As uncertainty around interest rates raises concerns for treasury organizations, the importance of maximizing payment efficiencies with the goal of improving working capital management has become more critical than ever.
Unlocking the Power of Working Capital Through Improved Payment Efficiency
As uncertainty around interest rates raises concerns for treasury organizations, the importance of maximizing payment efficiencies with the goal of improving working capital management has become more critical than ever. By freeing up “trapped” cash, treasury can reduce its reliance on interest and investment revenue and/or loans for daily operations, as well as for the pursuit of growth objectives.
More effective working capital management that relies on increased treasury efficiency and effective supply chain finance practices holds the promise of treasury operations that are less beholden to the fluctuations of today’s interest rate environment.
Squeezing Every Ounce of Efficiency from the Financial Supply Chain
The financial supply chain offers treasury invaluable opportunities to increase efficiency and improve working capital management. Gaining critical insights into the financial supply chain can allow treasury to take advantage of opportunities to work with suppliers to maximize liquidity. This can be accomplished by examining payment terms contained in the contracts between the buyer and supplier. By lengthening payment terms, also known as average days paid outstanding (DPO), treasury can make significant liquidity gains.

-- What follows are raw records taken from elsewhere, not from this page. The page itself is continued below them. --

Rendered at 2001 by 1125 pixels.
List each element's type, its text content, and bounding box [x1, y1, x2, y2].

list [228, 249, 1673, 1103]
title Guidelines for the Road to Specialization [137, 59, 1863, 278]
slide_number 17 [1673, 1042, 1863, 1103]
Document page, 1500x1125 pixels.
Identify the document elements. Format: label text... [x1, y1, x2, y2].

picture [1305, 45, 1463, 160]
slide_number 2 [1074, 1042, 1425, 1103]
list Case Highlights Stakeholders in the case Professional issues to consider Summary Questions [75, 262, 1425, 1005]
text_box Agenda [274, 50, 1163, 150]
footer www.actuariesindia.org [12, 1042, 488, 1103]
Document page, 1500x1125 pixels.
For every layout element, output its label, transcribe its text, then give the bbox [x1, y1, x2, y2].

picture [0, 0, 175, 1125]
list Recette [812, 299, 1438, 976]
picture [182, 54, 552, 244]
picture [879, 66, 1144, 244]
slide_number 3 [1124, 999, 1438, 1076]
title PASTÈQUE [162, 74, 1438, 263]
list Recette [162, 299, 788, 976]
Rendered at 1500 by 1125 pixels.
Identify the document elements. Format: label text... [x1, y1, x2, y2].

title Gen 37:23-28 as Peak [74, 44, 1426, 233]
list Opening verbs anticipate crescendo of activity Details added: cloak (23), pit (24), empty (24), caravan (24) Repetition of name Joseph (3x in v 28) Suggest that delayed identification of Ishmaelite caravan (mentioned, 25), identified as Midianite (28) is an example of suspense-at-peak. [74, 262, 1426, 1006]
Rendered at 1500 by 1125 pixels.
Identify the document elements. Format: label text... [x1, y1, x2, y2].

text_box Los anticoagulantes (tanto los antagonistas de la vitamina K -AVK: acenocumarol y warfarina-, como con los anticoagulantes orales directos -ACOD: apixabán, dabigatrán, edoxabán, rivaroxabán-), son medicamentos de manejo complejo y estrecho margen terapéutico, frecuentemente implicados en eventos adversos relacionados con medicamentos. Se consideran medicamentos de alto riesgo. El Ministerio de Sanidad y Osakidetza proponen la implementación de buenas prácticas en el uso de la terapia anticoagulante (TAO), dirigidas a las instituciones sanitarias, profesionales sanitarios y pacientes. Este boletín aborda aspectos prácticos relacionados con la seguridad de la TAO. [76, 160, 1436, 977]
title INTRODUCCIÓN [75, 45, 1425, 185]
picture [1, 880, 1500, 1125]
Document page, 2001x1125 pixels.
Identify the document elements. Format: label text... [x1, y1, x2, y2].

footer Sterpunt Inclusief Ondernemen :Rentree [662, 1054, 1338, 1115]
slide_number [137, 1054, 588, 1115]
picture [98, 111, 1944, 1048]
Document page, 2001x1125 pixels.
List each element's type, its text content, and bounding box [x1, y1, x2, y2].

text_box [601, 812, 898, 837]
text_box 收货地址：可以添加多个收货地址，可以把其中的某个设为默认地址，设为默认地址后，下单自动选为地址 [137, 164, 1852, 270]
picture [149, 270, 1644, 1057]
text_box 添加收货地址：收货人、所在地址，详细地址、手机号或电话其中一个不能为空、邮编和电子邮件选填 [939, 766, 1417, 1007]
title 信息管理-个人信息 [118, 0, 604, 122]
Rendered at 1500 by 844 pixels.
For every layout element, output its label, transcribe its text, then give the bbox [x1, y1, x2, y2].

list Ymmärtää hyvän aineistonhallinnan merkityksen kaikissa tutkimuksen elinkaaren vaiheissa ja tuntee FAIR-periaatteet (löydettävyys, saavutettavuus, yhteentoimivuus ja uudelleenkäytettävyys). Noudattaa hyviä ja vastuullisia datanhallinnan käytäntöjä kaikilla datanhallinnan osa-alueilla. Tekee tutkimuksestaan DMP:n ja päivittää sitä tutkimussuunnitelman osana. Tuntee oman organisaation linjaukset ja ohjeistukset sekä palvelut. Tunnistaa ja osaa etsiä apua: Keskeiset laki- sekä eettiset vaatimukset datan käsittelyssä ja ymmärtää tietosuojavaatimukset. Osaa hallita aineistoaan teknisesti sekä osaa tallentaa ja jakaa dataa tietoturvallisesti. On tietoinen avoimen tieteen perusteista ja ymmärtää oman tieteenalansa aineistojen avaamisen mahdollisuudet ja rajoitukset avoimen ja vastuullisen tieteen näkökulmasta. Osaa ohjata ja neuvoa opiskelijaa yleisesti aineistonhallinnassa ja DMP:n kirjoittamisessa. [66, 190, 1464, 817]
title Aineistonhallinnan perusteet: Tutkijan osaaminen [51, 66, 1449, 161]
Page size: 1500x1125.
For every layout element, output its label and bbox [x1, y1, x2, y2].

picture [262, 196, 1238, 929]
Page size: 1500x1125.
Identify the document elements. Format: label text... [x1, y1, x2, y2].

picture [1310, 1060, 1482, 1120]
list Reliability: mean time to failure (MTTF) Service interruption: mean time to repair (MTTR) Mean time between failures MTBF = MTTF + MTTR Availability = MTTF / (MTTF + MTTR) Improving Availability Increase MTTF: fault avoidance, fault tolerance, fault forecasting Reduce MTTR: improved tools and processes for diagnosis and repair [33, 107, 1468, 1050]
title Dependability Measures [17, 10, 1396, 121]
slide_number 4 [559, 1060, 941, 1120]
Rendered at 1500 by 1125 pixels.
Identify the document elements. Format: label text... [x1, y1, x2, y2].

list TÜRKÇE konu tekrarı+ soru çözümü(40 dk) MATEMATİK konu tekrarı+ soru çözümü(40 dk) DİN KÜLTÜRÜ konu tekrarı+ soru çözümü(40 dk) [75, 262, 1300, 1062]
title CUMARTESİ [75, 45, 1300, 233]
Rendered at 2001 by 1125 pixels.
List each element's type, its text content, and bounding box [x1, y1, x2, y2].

Suppliers may also be open to providing a discount in exchange for faster payments than those already agreed to on the invoice. In such cases, Fifth Third Bank can help by providing treasury with robust tools to capture discounts and determine the most efficient method of payment. Offering suppliers earlier payments for discounted terms is ultimately a win-win for both sides.
Another area of opportunity for driving treasury efficiency is by eliminating cumbersome manual paper processes, such as check payments, purchase order acceptance and acknowledgement, shipping notifications, and invoices, and replacing them with highly efficient electronic solutions. In addition to critical cost and resource savings, electronification can also automate the process of matching the purchase order price to the invoice receipt, creating further accounts receivables (AR) proficiency.
Through a careful examination of accounts payable (AP) and AR processes, treasury can evaluate payments terms and determine the best mix of payment types to meet organizational goals. This can have profound results. One such example was the case of a local school district which was experiencing a teacher shortage. But without additional funding, adding new teachers was simply impossible. However, after working closely with Fifth Third Bank, the school was able to improve its payables processes, which created significant cost saving efficiencies. By unlocking working capital, the school was able to hire two additional teachers – and no new funds were required.
Proactive Versus Reactive: Keeping Your Treasury Health in Check
While interest rates most likely won’t change dramatically for the foreseeable future, it’s impossible to state with certainty what tomorrow will bring. That’s why it’s a good idea for treasury to be proactive, rather than reactive in their liquidity strategy. Fifth Third Bank can help businesses gain a clearer picture of what they are trying to achieve. This will allow you to be prepared no matter what happens with rates in the future.
We can help you increase the efficiency of your treasury operations, working with your organization to ensure you are taking advantage of the latest tools available to help improve your working capital management. Together, we can monitor your processes and find ways to put more of your organization’s cash to work for the business, reducing reliance on credit lines. With the right working capital management strategy in place, your business will have better access to the funds needed to fuel future growth without having to borrow.